- [Your assignment]: Identify each line in the data below that contains the string "παγκοσμίως", and copy those lines in full. Case counts, so only a match with the same capitalization qualifies.

- [Input for this task]:
▼

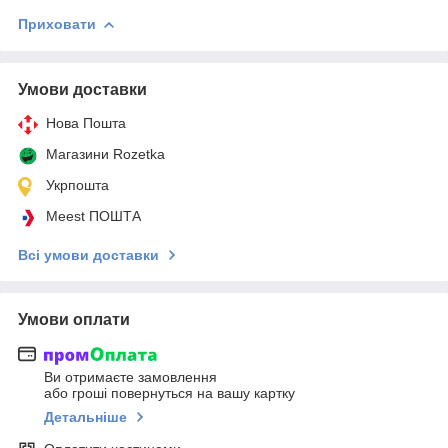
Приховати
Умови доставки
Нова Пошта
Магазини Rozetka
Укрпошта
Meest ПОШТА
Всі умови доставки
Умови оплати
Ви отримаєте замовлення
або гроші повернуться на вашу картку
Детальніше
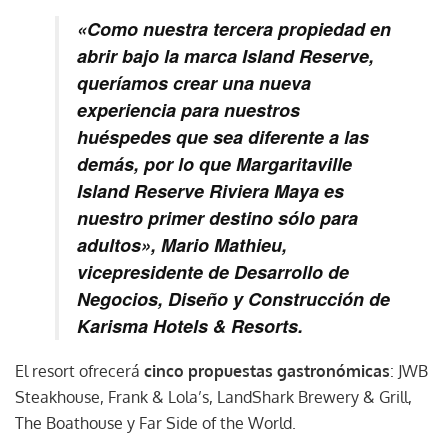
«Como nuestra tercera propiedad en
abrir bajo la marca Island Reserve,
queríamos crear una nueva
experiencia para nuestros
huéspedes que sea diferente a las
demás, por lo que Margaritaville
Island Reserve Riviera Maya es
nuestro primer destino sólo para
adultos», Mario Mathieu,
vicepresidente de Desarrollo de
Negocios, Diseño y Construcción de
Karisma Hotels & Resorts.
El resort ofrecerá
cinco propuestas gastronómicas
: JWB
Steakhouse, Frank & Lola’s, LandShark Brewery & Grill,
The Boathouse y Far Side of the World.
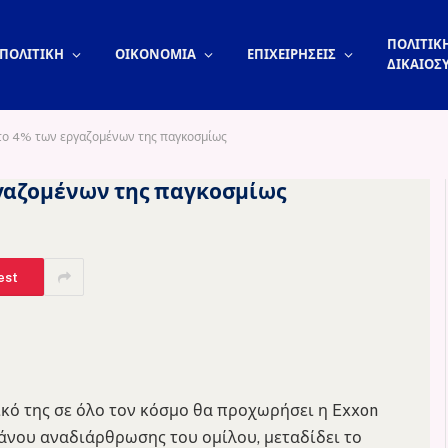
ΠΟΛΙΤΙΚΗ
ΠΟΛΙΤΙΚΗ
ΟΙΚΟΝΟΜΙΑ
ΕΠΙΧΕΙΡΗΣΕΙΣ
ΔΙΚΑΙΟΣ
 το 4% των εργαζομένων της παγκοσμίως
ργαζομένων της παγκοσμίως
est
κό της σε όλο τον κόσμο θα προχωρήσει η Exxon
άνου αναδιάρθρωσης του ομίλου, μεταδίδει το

▲

- [Result]:
 το 4% των εργαζομένων της παγκοσμίως
ργαζομένων της παγκοσμίως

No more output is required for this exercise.